Une attitude qui a pu paraître à certains comme un manque de courage après les attentats islamistes. Mais le dessinateur belge trouve « contre-productif de continuer à brandir ces caricatures devant des personnes qui les prennent pour une insulte ».
Lorsque Samuel Paty, cet enseignant français, a été décapité en rue pour avoir montré des caricatures de Mahomet à ses élèves, certains ont fait circuler sur les réseaux sociaux, une vidéo datant de 2015 où l’on voyait Philippe Geluck expliquer qu’il ne ferait pas des dessins semblables. Une attitude qui a pu paraître à certains comme un manque de courage.
Le dessinateur belge s’en explique. “Je dois rappeler que les dessinateurs de Charlie étaient des amis. Ce qui leur est arrivé est horrible, indicible, insupportable. Ce que je voulais exprimer dans cette interview réalisée juste après l’attentat contre Charlie, c’est que le monde a changé depuis les années 70 où il était possible de tout critiquer, du moins dans nos démocraties. La liberté de rire de tout, l’esprit de dérision, tout cela a reculé ces derniers temps. Internet a profondément changé le monde. Un dessin réalisé chez nous se retrouve à l’autre bout de la planète en quelques secondes. Moi, je continue à faire des dessins sur toutes les religions. Je dessine des barbus et des intégristes. J’ai parlé avec de nombreux musulmans qui étaient horrifiés par les attentats mais qui se sentaient aussi blessés dans leur foi par les caricatures. »
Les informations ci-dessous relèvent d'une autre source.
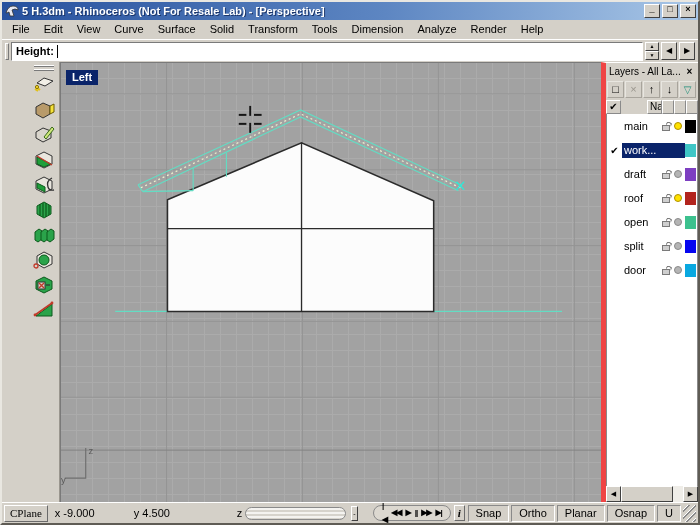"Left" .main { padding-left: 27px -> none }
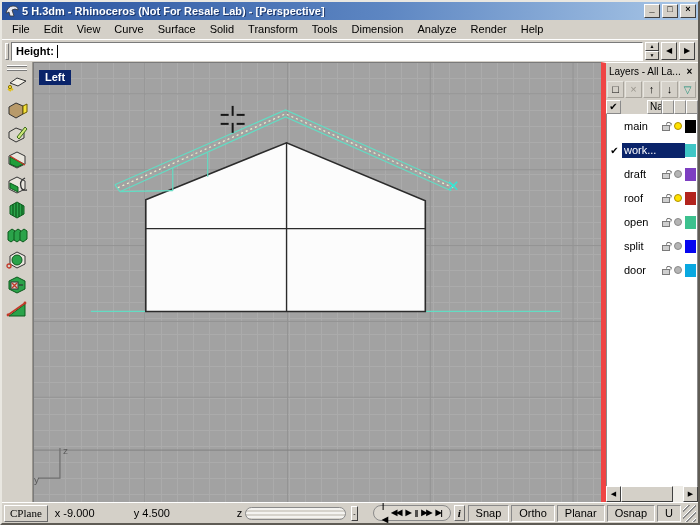"Snap" .sb-pane.active { border-radius: none -> 7px; font-weight: normal -> bold }
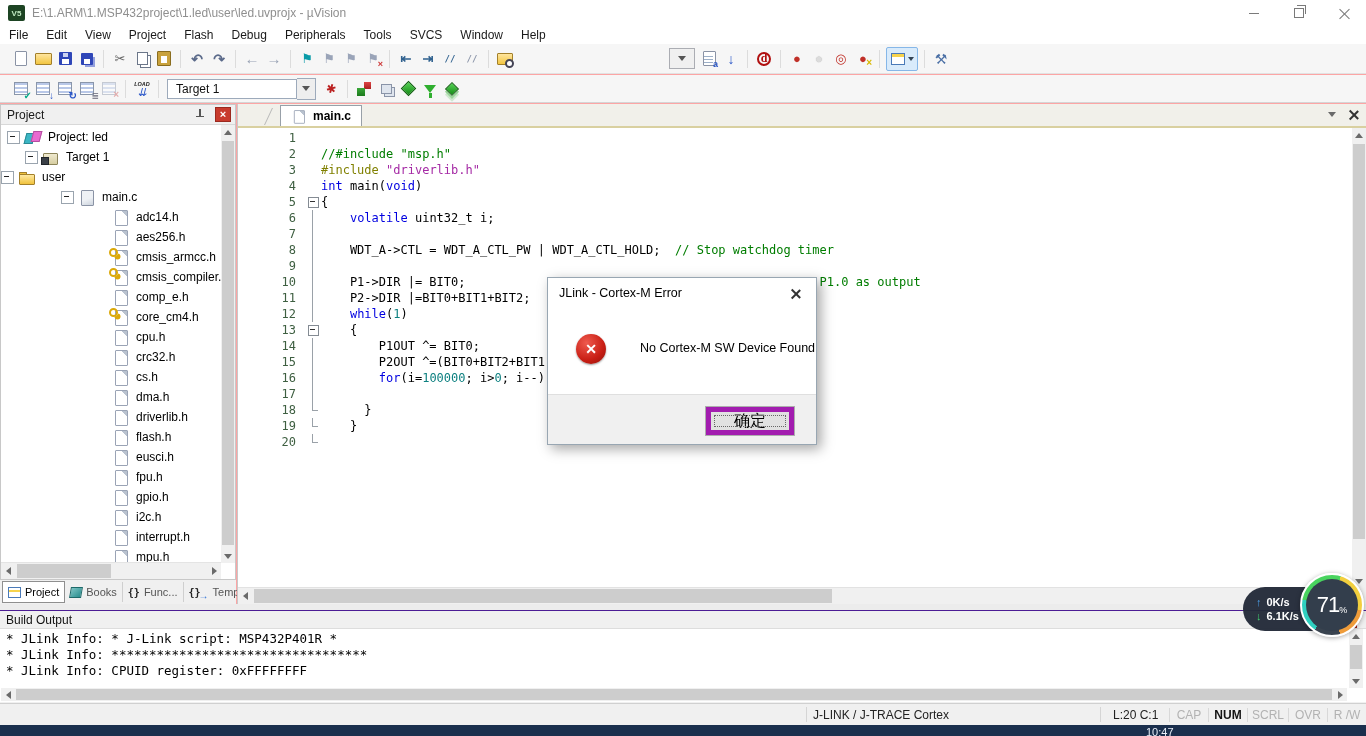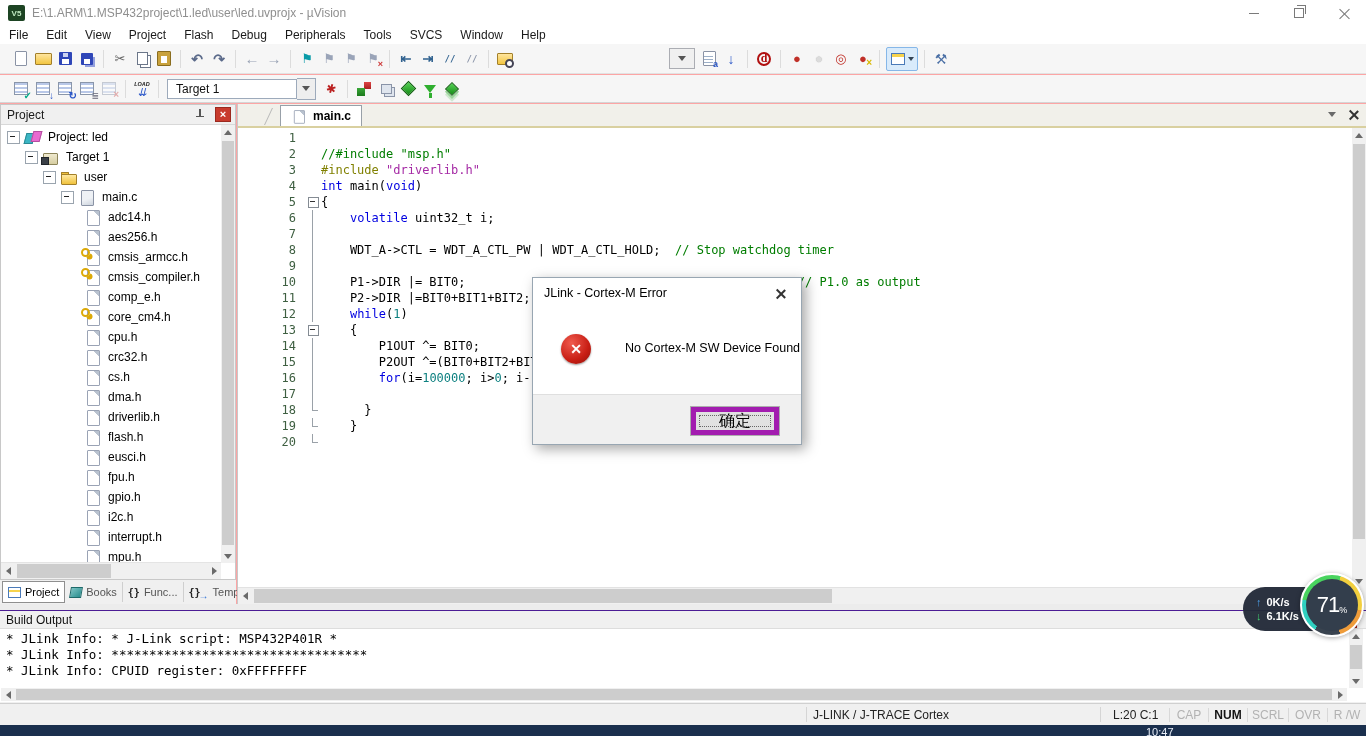"user" .lv2 { padding-left: 42px -> none }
Et Philippe Geluck de continuer : « Je n’ai pas envie d’en rajouter en ‘tapant sur ce clou-là’. Je pense très sérieusement qu’il faut faire de la pédagogie et expliquer l’importance de la liberté d’expression avant d’évoquer le droit au blasphème. Il m’est arrivé d’aller dans des écoles pour en parler à des adolescents mais je trouve contre-productif de continuer à brandir ces caricatures devant des personnes qui les prennent pour une insulte. Est-ce pour autant de la lâcheté ? Lorsque j’explique mon point de vue à des journalistes, la plupart, hors micro, me disent qu’ils partagent mon point de vue et ajoutent ‘mais on ne peut pas le dire’. Et ça, ça me sidère. On évoque la liberté d’expression, mais il y a des choses ‘qu’on ne peut pas dire’! Alors, certes sur les réseaux sociaux circulent des commentaires peu aimables, mais je ne les fréquente pas. Je préfère la vraie vie. Et vous n’imaginez pas le nombre de gens qui viennent me parler et me disent ‘merci pour ce que vous avez dit”.